According to JLL's 2026 Global Data Center Outlook, the proportion of AI loads in total data center demand is expected to rise from about 25% in 2025 to around 50% by 2030, with a structural turning point anticipated around 2027, where inference loads will surpass training to become the main driving force behind AI computing demand. Current demand still primarily concentrates on large-scale centralized training.

Training and inference have different infrastructure requirements. Training tends to be centralized, ultra-large-scale, with extremely high point power density; inference requires proximity to users and low latency, thus being more decentralized and driving regional-level deployments and edge computing power growth, such as the rise of micro data centers and edge colocation. This suggests that competitive factors in AIDC will shift gradually from singular scale towards networked layout and latency coverage.

For operators, the migration of inference benefits players with multiple regional nodes close to core economic areas and users; for the equipment chain, the demands of inference for energy efficiency and cooling will further elevate the penetration of liquid cooling and high-efficiency chips. From an industrial research perspective, this is a key variable in determining the next stage of AIDC investment direction from building large clusters to deploying networks.

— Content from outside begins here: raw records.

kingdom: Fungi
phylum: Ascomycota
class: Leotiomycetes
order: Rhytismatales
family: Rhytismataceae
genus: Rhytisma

This report and related research are solely for AIDC industry research and transformation pathway analysis and do not constitute any investment advice or buy/sell recommendations for any securities, nor do they predict any company's future performance, valuation, or secondary market performance. Information regarding secondary market performance in the charts within the report is provided solely for industry observation reference and may contain delays or discrepancies. Readers should verify independently and make their own judgments; any decisions made based on this document are unrelated to the author.